Me and my fiance when we fight (I usually start the fight) I always say these harsh things to him like he doesn't care about me and that I'm not good enough for him etc.After every fight I usually feel so guilty of saying stuff that doesn't make sense because if he loves me and cares for me he wants to marry me, right. I'm just scared that when we do fight that he will go and cheat on me with someone that will not fight with him. And I'm also very insecure about myself and I think that is why I usually fight with him. I don't want to loose him because he is really the best thing that happend to me ever, I just need to now what I must do to stop these stupid fights were having.


----------



## Rob774 (Sep 27, 2010)

Roxy said:


> Me and my fiance when we fight (*I usually start the fight*) I always say these harsh things to him like he doesn't care about me and that I'm not good enough for him etc.After every fight I usually feel so guilty of saying stuff that doesn't make sense because if he loves me and cares for me he wants to marry me, right. I'm just scared that when we do fight that he will go and cheat on me with someone that will not fight with him. And I'm also *very insecure *about myself and I think that is why I usually fight with him. I don't want to loose him because he is really the best thing that happend to me ever, I just need to now what I must do to stop these stupid fights were having.


These are the things that stand out to me. Boost your own self esteem by putting more value into your self. Work on you, don't worry about what anyone else thinks. After you've worked on yourself, then you'll realize that it isn't necessary to start these fights out of nothing. Sometimes we seek confict... just to determine if a person cares or not. Its almost like they feel like you aren't worthy. Stop doing this to yourself and your relationship.


----------



## Nekko (Oct 13, 2009)

"Sometimes we seek confict... just to determine if a person cares or not."

This. When you feel insecure, you look for reassurance. Well, in your case you demand it by starting a fight. Not only is that not attractive but there's nothing he can ever say to make you feel better. You need to solve your confidence problems on your own. 
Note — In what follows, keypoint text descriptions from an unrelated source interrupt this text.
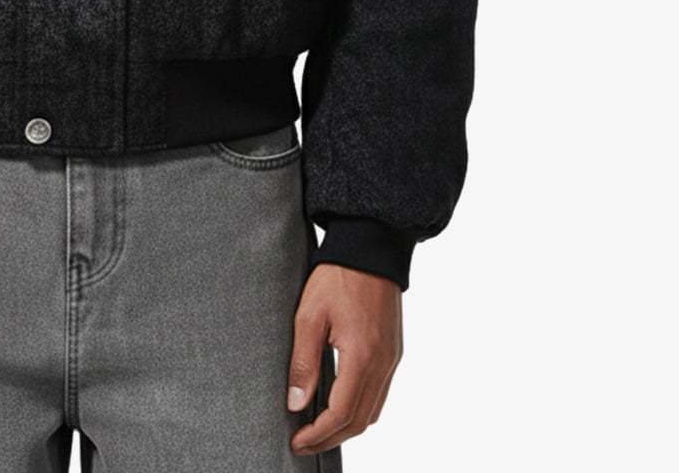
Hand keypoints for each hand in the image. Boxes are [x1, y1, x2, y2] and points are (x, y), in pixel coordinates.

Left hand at [286, 262, 402, 456]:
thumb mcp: (309, 316)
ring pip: (373, 412)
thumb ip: (303, 363)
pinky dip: (361, 409)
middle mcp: (383, 364)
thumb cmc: (337, 276)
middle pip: (360, 421)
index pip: (341, 414)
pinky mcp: (394, 352)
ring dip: (347, 427)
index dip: (318, 434)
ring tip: (318, 430)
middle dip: (331, 438)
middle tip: (304, 444)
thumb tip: (296, 404)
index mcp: (362, 357)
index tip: (297, 442)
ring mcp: (392, 359)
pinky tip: (340, 406)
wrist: (370, 246)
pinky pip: (380, 394)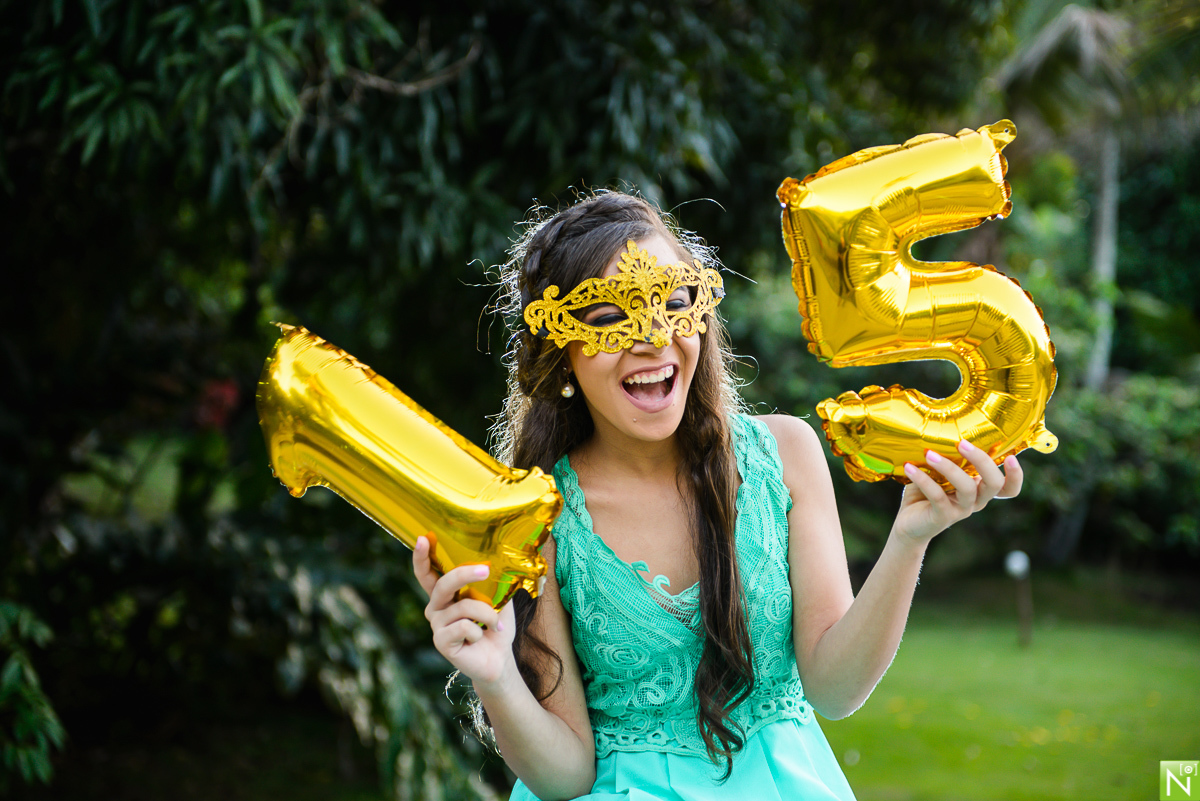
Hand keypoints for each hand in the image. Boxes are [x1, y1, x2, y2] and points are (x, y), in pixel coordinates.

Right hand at [413, 536, 516, 686]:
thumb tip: (499, 560)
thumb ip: (492, 581)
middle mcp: (435, 607)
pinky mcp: (441, 642)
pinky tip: (480, 639)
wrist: (500, 659)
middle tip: (485, 570)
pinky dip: (480, 631)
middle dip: (464, 574)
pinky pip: (463, 626)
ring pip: (462, 606)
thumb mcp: (497, 598)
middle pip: (443, 584)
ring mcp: (437, 625)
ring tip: (494, 624)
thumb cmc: (495, 625)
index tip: (423, 538)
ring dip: (487, 613)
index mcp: (445, 594)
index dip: (422, 557)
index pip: (428, 573)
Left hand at [893, 442, 1022, 544]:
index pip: (1008, 488)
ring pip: (966, 488)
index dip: (1016, 476)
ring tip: (929, 453)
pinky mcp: (943, 517)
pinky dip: (923, 479)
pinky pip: (938, 496)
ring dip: (949, 467)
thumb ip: (948, 458)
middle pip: (994, 484)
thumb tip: (941, 431)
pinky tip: (910, 468)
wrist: (909, 524)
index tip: (1012, 457)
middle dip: (982, 461)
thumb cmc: (925, 493)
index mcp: (980, 489)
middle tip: (962, 443)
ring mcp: (961, 510)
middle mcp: (976, 500)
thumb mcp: (939, 473)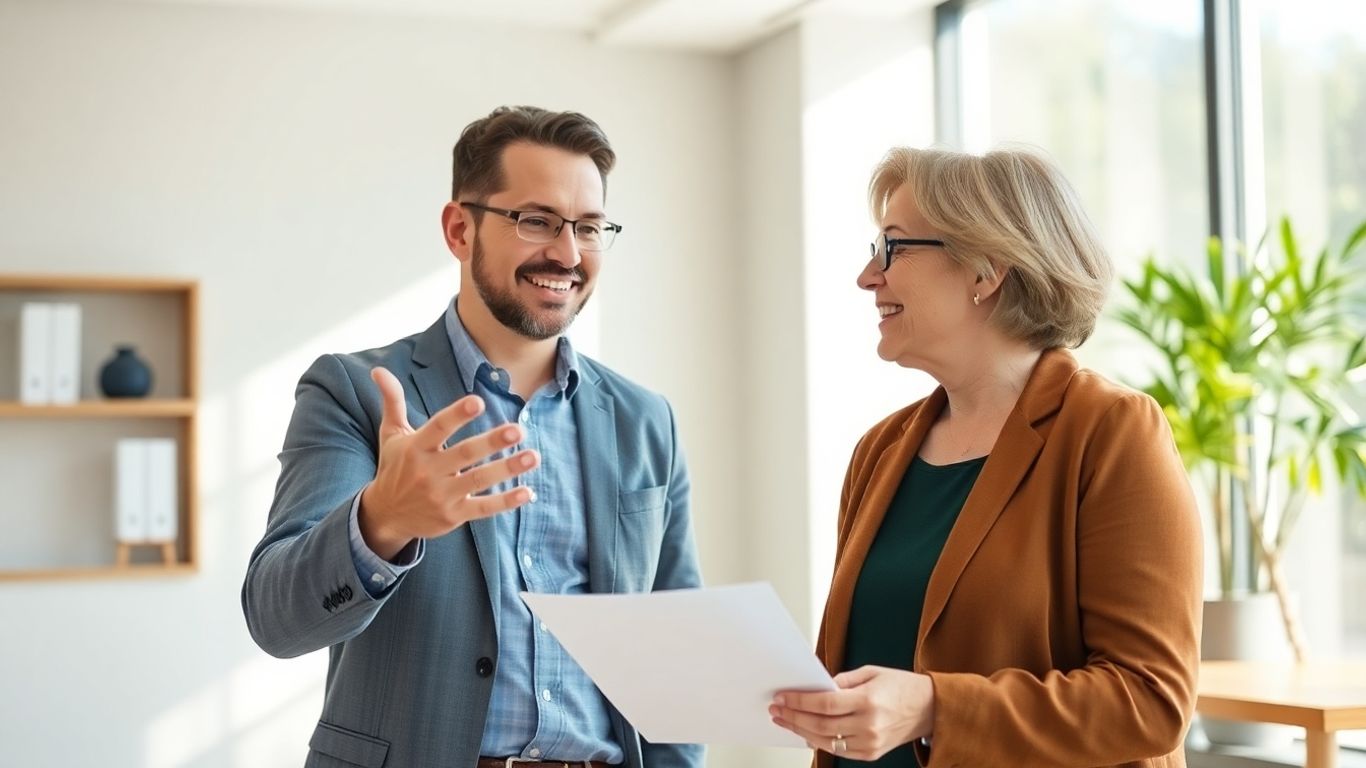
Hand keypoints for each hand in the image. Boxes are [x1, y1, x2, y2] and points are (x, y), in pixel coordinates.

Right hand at [358, 366, 539, 558]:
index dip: (457, 415)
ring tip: (533, 456)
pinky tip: (527, 491)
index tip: (478, 401)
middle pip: (465, 454)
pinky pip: (483, 508)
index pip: (438, 427)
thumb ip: (393, 401)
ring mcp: (441, 495)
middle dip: (492, 442)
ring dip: (508, 469)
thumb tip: (378, 370)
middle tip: (517, 430)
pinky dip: (506, 502)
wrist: (385, 515)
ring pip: (479, 480)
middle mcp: (428, 471)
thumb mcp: (391, 434)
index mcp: (416, 447)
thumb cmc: (394, 467)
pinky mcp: (452, 515)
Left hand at [770, 666, 934, 760]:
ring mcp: (870, 743)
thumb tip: (815, 686)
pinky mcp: (871, 754)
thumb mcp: (871, 672)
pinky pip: (839, 750)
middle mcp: (869, 725)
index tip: (782, 697)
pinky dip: (819, 741)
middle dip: (793, 717)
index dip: (799, 702)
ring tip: (785, 720)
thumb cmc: (901, 686)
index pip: (824, 704)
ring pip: (825, 741)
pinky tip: (806, 732)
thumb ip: (841, 680)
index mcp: (868, 701)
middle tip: (776, 709)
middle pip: (820, 724)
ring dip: (800, 731)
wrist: (929, 708)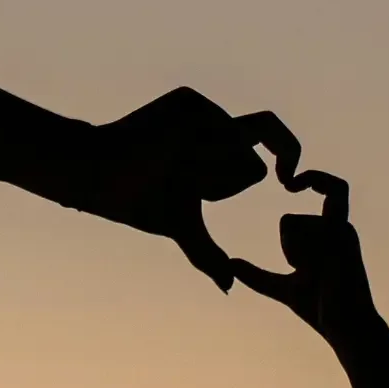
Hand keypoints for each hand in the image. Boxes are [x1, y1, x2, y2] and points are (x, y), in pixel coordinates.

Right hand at [73, 89, 302, 289]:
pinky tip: (165, 154)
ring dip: (202, 176)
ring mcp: (200, 109)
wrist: (96, 174)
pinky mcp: (189, 101)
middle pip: (252, 164)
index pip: (262, 154)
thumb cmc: (135, 200)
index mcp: (215, 142)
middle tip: (177, 180)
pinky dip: (196, 160)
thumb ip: (207, 252)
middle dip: (219, 187)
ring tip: (166, 166)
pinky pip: (218, 138)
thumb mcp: (181, 226)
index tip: (292, 182)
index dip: (289, 157)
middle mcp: (213, 121)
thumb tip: (228, 287)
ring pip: (237, 153)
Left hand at [230, 172, 378, 347]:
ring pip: (291, 227)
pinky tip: (319, 273)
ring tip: (315, 275)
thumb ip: (258, 276)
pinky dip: (301, 257)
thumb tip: (231, 266)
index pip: (330, 190)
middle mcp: (340, 227)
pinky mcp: (341, 240)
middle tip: (300, 269)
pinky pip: (302, 237)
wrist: (346, 327)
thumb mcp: (282, 289)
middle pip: (287, 221)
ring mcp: (342, 232)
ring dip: (293, 255)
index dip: (312, 178)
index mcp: (332, 231)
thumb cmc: (320, 308)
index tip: (289, 186)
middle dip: (285, 246)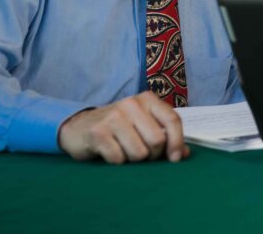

Whenever you feel insecure....learn to recognize those bad thoughts. "i'm not good enough"...for example. whenever that pops in your head tell yourself "yes i am"..don't start a fight no matter how many times you think that. Learn that the thought will appear and you'll have to challenge it by yourself. Prove to yourself that you're good enough. Raise your self esteem by occasionally dressing up, looking in the mirror and admiring yourself, or by proving to yourself that you can do some activity well,...whatever you know might work to prove your worth.


----------



## chefmaster (Oct 30, 2010)

Arguing is a just tool.

Don't be too hard on yourself, the guilt is a sign you are using arguing for the wrong reason or you have gone too far. Check this out: Making relationships work: The art of arguing


----------



## unbelievable (Aug 20, 2010)

Words are tools. Before saying something, consider what job you wish your tools to do. "I'm not good enough for you" is a phrase which really doesn't mean anything constructive, so that would be an example of something not worth saying. You fear abandonment. Why? With or without some guy, you are still a valuable human being. He is not your life support system and he isn't responsible for your happiness. The fact that you immediately fear being replaced just because you had an argument means you have an incredibly low self-image. You have to be comfortable in your own skin before you can really give anything of value to someone else. Love can't exist without respect and how can you respect a guy who adores someone you can't stand?  Often times, these self-loathing comments, "I need to just kill myself" or "we need to just file for divorce" or "nobody loves me", especially when said during an argument are just words used to punish someone else for having the bad manners of speaking their mind. It's a way to shut them up and to teach them to keep their mouths shut and their opinions to themselves. It's a form of control and manipulation and it's devastating to a relationship. 
People who trust each other can disagree (even loudly) without attacking each other personally and without fearing abandonment. Very close teams (Like the military's Green Beret) disagree, argue, and critique each other frequently. They trust each other and these critques make the team stronger and better.


----------